Ной и ухом не повел: все это его не касается! Он сидел у порога, чинно сложив руки на коленях и уставившись в темный угол. Убили Дальчевского? Собаке – собачья смерть!
– Ну, ладно, – подвела итог Прасковья Дмитриевна. – Этого надо было ожидать. Меня волнует другой вопрос – почему до сих пор нет Казимира Францевича? Что с ним могло случиться?
– Может, наш портной заболел? Всю неделю шибко кашлял, совсем больной был. Простывал. Домой не может ходи. Спать лег типография? – высказала свои соображения старуха-татарка.

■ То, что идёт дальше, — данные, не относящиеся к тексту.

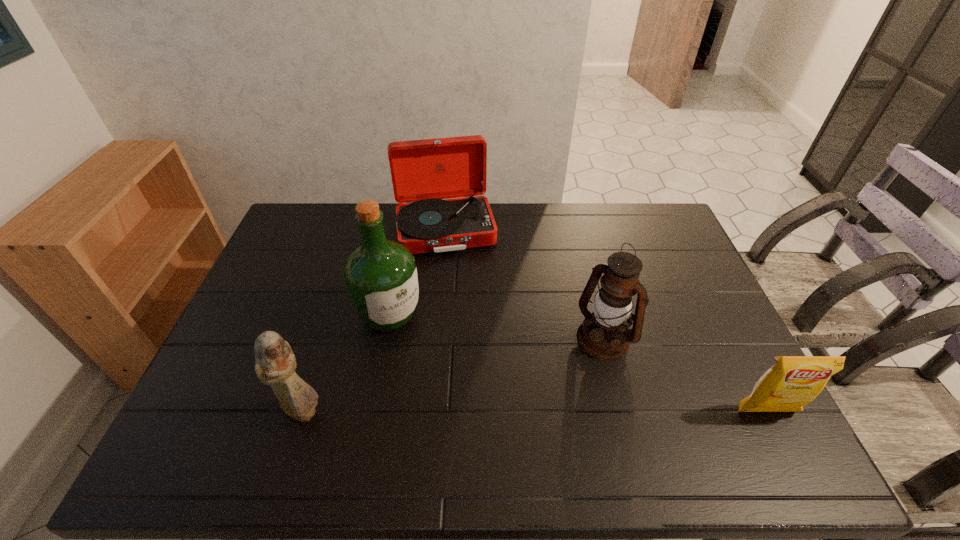
At what (x,y) coordinates should I click in order to perform the action: click on figurine. Please return your answer as a coordinate pair (x, y). This screenshot has height=540, width=960. Looking at the image, I should click on (275, 365).

The height and width of the screenshot is (540, 960). In order to click on the rightmost object in this screenshot , I will do `click(793, 381)`.

I want to click on crisp (potato chip), so click(793, 381).

Identify the location of the second object from right to left. point(603,334).

This screenshot has height=540, width=960. In order to click on liquor in this screenshot , I will do `click(380, 275)`.

Locate an element on the screen. This screenshot has height=540, width=960. phonograph_record is located at coordinates pyautogui.click(x=424, y=172).

The width and height of the screenshot is (960, 540). Identify the location of free point located 0.300m on the front-facing side of the figurine. (448, 411).

Where is `free space located on the side of the lantern, there is a wick adjustment knob`? This screenshot has height=540, width=960. free space located on the side of the lantern, there is a wick adjustment knob is located at coordinates (564, 379).

Where is `vacant region located 0.230m on the side of the lantern, there is a wick adjustment knob`? This screenshot has height=540, width=960. vacant region located 0.230m on the side of the lantern, there is a wick adjustment knob is located at coordinates (535, 409).

Locate an element on the screen. This screenshot has height=540, width=960. free space located on the side of the lantern, there is a wick adjustment knob is located at coordinates (537, 407).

– Нет, этого с ним никогда не бывало, – отмела Прасковья Дмитриевна. – Я в страшной тревоге. Сколько можно ждать?! Уже час ночи, а его все нет! Неужели схватили?! У меня такое предчувствие, будто мы никогда уже не встретимся с Казимиром! Ну что же Слава не идет? Я же его послала в половине двенадцатого. А сейчас сколько?
– Десять минут второго.
– Пора, давно пора. Выйди, Артем, посмотри.
Вскоре в избушку вернулся Артем в сопровождении белобрысого парня в промасленной тужурке с инструментальным ящиком в руках.
– А, Слава! Ну, говори!
– Накрылись. И хата, и киоск. Сдуло.
– Как?!
– А черт его знает, как! При киоске дежурил Резвый. Я его разыскал. Он сказал, что в четыре часа дня из этапного эшелона бежали трое. Станцию оцепили солдаты линейного батальона и конвой эшелона. Резвый удул. Когда вернулся в семь часов вечера, оцепление было снято. Где он шлялся столько времени, черт его знает. Киоск уже был закрыт. Резвый подумал, что Цыганка ушла домой.
– И потом?
– Ну, нашел я его. Он в Николаевке живет. Пошли с ним обратно на вокзал. К сорок девятому сунулись и чуть не нарвались. У них тридцать седьмой и тридцать восьмой вагоны с арестованными. Я будто иду мимо. Выскочил чех – штык на меня: «Стой». А у меня – гаечный ключ, ящик с инструментами. Заглянул в ящик и погнал в сторону. Резвый говорит, что в вагонах тихо.